Dewey D. Stone, chairman of the Jewish Agency for Israel, Inc., said that, while "the commitment to freedom expressed in the Passover holiday is as old as the Jewish people," American Jews must remember that "in each generation, freedom may again become a perishable commodity." Dr. Emanuel Neumann, chairman of the American Section of the Jewish Agency, stated that the resettlement in Israel from 1960 to 1964 of some 250,000 Jewish refugees, under Jewish Agency auspices, constituted a "modern recreation of the Biblical Exodus" which was "in keeping with the Passover spirit and tradition."

Dr. Max Nussbaum, chairman of the American Zionist Council, and president of the Zionist Organization of American, urged all Jews to rally under the Zionist banner to help safeguard Israel’s security and the welfare of Jews everywhere, adding that the Passover festival signified the need for Jewish alertness against dangers to Israel, and to the survival of the Jewish people.

OTHER ZIONIST LEADERS, RELIGIOUS GROUPS PINPOINT OPPRESSIONS IN SOVIET UNION

The plight of the Jews of the Soviet Union was cited in a message from Mrs. Rose L. Halprin and Dr. Israel Goldstein, as co-chairmen of the World Confederation of General Zionists, who said that neither the Jewish people, nor the free world "can rest peacefully" until the bonds on Soviet Jewry were lifted. Further concern for the fate of Soviet Jewry, calling for world leadership to halt those operations, were voiced in Passover statements by Mrs.
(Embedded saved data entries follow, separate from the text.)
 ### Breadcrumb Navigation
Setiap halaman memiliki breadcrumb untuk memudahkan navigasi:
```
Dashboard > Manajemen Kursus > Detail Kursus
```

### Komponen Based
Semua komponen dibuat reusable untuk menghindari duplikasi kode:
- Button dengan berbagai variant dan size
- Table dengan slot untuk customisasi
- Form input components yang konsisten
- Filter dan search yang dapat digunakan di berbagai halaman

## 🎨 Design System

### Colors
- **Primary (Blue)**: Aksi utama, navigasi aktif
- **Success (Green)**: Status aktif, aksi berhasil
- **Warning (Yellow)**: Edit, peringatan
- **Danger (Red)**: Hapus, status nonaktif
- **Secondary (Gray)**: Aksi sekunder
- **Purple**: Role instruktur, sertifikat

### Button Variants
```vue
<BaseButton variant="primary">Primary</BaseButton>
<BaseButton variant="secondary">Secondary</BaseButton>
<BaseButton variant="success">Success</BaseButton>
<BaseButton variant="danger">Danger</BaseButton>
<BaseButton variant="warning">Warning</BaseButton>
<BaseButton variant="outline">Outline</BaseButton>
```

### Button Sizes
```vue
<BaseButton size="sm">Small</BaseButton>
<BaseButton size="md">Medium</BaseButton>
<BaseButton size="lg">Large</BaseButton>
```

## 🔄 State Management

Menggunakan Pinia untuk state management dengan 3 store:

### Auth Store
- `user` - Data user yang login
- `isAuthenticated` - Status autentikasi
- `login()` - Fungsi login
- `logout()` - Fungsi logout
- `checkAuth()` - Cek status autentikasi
Mortimer Jacobson, president of Hadassah; Rabbi Uri Miller, president of the Synagogue Council of America; and Moses I. Feuerstein, president of the Union of Orthodox Jewish Congregations of America.

Max Bressler, president of the Jewish National Fund of America, called on American Jews to remember at the seder table the unfinished work of land reclamation in Israel, and the need to help both the new settlers and those en route to Israel. Mrs. Eli Reznikoff, president of the Mizrachi Women’s Organization, said that if Jews in the United States are to be "truly free" they must give "total moral and spiritual support" to the struggle of the American Negro for freedom, and to the integration of the Oriental newcomers in Israel.

A similar call for American Jewish support for the struggle of the Negro for full civic equality was contained in the Passover message of Dr. Joachim Prinz, president of the American Jewish Congress, Murray I. Gurfein, president of United Hias Service, said some 12,000 Jewish men, women and children would be helped by Hias this year to find new homes, fleeing from "spiritual bondage."

Rabbi M. M. Schneerson, the would leader of the Lubavitcher Hassidic movement, called on Jews to implement the spirit of Passover by rejecting modern idolatries of every kind.